Write out exactly the lines of the entries below from the one holding "- [ ] Chapter 03. CSS 속성 19-3" to the one holding "- [ ] Chapter 03. CSS 속성 19-13", inclusive, and leave out all other lines.

[Records from a collection]
◆ ◆ ◆ ◆ ◆

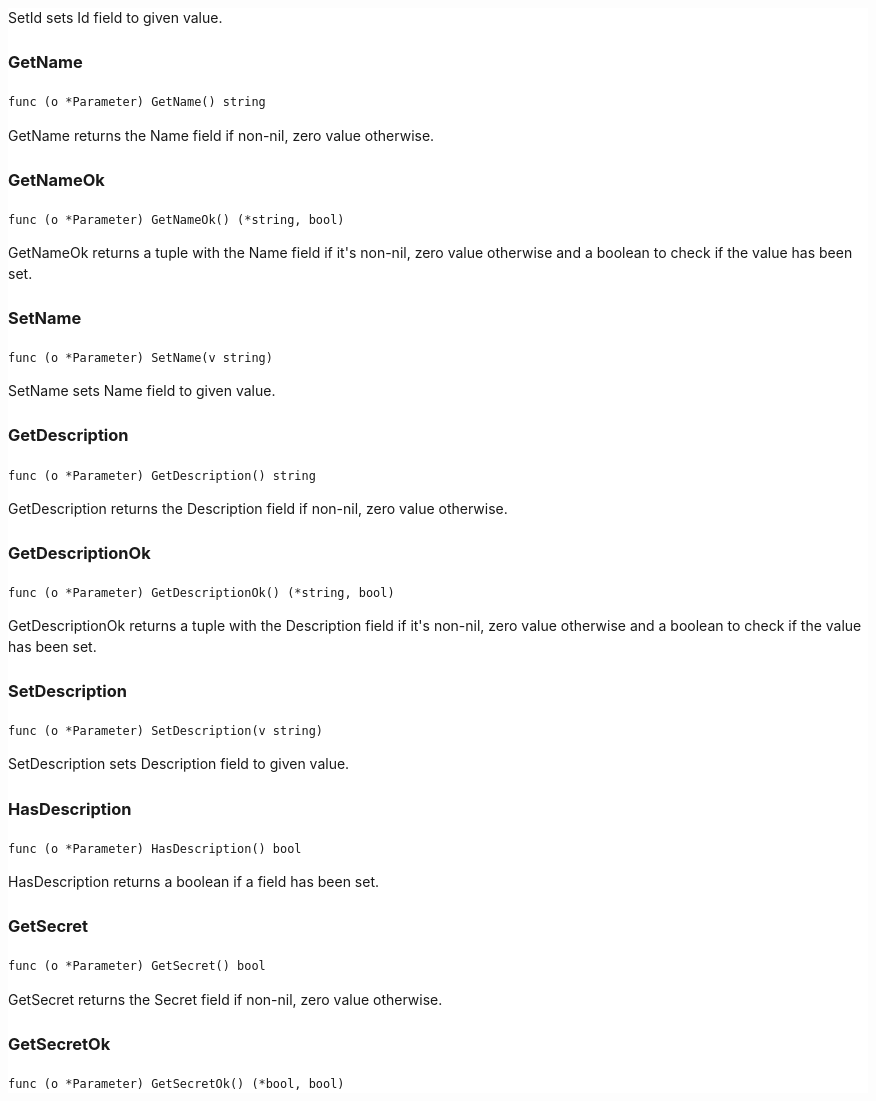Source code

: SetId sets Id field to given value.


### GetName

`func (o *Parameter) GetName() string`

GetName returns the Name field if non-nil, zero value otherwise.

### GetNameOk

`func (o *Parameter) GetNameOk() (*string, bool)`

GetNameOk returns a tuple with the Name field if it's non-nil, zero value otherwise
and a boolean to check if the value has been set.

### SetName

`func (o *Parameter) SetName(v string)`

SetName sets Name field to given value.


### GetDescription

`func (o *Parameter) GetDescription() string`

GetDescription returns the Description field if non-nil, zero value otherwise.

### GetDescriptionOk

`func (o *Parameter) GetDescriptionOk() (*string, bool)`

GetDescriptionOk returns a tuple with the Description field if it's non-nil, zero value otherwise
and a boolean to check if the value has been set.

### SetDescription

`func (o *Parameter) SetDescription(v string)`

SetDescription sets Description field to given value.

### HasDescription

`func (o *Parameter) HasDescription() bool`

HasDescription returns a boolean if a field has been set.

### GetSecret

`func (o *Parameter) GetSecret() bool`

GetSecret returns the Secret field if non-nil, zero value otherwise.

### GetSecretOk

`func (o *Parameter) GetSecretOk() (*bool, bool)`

◆ ◆ ◆ ◆ ◆

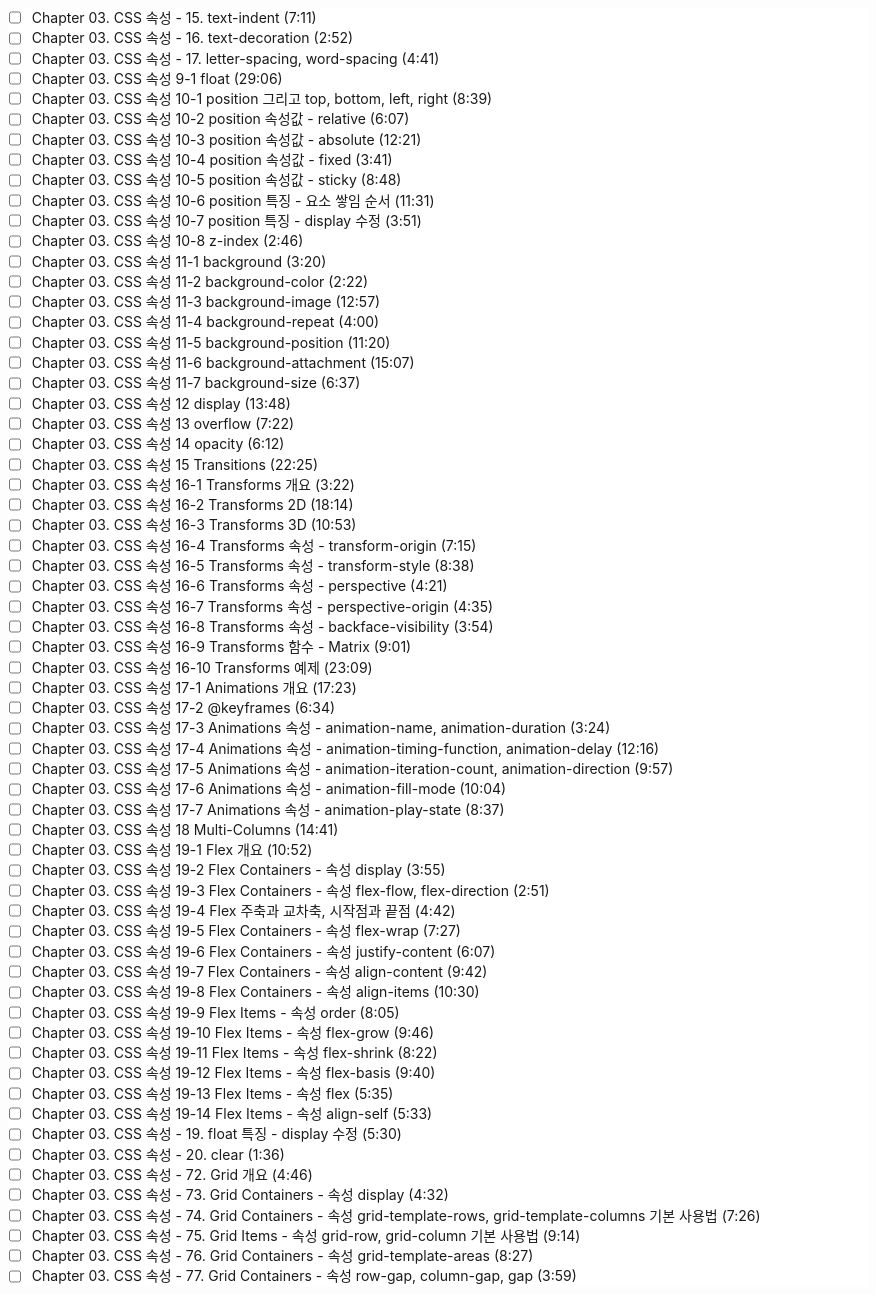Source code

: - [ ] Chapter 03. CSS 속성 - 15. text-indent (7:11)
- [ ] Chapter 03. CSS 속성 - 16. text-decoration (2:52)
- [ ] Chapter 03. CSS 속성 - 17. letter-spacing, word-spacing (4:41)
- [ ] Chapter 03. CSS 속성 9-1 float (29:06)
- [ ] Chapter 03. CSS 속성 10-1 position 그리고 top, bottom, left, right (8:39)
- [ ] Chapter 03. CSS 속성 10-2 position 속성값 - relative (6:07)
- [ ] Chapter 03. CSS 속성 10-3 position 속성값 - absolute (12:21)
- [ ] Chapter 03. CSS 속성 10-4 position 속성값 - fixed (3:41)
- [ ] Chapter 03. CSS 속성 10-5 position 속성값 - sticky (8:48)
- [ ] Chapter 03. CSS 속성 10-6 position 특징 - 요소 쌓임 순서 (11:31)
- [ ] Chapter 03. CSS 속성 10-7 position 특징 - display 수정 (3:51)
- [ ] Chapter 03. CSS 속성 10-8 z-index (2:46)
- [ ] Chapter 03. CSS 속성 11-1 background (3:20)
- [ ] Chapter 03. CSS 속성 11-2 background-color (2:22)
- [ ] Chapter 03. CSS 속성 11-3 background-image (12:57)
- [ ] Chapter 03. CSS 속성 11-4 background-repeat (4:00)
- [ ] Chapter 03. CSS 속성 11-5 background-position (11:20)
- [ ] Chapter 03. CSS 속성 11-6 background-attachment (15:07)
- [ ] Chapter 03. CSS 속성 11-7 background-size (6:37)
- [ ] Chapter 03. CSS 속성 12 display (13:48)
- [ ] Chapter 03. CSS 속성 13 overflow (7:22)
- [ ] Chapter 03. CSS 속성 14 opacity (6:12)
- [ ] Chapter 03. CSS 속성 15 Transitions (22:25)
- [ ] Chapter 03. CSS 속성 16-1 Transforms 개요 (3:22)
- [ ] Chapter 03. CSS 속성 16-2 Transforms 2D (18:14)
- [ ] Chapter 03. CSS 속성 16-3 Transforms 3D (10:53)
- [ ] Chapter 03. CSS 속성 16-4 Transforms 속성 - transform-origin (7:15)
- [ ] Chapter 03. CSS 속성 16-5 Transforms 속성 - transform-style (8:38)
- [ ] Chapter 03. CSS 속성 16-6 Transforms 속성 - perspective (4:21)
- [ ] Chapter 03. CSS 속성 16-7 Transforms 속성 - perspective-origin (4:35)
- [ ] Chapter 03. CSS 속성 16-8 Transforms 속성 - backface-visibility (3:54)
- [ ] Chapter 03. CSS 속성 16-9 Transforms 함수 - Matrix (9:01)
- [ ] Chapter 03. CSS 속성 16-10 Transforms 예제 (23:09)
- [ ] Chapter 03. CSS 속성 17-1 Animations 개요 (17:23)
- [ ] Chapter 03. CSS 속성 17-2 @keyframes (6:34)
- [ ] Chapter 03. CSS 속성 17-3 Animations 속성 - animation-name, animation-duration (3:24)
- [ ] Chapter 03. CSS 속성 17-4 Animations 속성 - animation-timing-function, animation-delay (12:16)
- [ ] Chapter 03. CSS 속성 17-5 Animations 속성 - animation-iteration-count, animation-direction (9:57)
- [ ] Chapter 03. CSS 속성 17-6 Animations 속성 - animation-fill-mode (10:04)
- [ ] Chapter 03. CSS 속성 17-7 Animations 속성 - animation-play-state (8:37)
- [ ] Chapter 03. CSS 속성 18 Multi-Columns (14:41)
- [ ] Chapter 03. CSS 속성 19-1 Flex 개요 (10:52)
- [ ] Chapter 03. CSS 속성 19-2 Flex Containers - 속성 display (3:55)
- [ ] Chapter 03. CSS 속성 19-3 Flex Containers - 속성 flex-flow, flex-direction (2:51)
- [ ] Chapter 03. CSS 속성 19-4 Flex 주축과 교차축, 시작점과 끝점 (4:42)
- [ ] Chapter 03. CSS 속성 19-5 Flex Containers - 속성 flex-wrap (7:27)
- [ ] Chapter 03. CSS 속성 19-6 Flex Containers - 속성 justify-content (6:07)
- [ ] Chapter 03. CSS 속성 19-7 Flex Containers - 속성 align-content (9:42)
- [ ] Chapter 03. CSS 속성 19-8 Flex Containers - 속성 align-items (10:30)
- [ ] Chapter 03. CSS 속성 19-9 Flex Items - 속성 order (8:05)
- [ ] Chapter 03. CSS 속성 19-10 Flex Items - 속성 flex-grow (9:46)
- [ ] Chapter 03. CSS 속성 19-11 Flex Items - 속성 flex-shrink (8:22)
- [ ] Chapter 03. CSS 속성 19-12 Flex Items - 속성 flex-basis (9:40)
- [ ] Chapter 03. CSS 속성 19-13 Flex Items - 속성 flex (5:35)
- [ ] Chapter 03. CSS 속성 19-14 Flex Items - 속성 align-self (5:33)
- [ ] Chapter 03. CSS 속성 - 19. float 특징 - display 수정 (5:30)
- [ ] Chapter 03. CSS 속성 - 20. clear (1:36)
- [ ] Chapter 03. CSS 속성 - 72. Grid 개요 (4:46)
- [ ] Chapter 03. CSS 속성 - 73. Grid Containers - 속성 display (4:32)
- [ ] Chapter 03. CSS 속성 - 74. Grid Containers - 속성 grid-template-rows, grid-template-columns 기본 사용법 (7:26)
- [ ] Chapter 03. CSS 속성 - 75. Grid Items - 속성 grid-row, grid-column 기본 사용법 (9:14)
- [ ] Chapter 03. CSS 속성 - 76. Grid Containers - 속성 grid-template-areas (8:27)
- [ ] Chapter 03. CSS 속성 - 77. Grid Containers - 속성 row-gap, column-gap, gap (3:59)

◆ ◆ ◆ ◆ ◆

Solution to this problem:
- [ ] Chapter 03. CSS 속성 19-3 Flex Containers - 속성 flex-flow, flex-direction (2:51)
- [ ] Chapter 03. CSS 속성 19-4 Flex 주축과 교차축, 시작점과 끝점 (4:42)
- [ ] Chapter 03. CSS 속성 19-5 Flex Containers - 속성 flex-wrap (7:27)
- [ ] Chapter 03. CSS 속성 19-6 Flex Containers - 속성 justify-content (6:07)
- [ ] Chapter 03. CSS 속성 19-7 Flex Containers - 속성 align-content (9:42)
- [ ] Chapter 03. CSS 속성 19-8 Flex Containers - 속성 align-items (10:30)
- [ ] Chapter 03. CSS 속성 19-9 Flex Items - 속성 order (8:05)
- [ ] Chapter 03. CSS 속성 19-10 Flex Items - 속성 flex-grow (9:46)
- [ ] Chapter 03. CSS 속성 19-11 Flex Items - 속성 flex-shrink (8:22)
- [ ] Chapter 03. CSS 속성 19-12 Flex Items - 속성 flex-basis (9:40)
- [ ] Chapter 03. CSS 속성 19-13 Flex Items - 속성 flex (5:35)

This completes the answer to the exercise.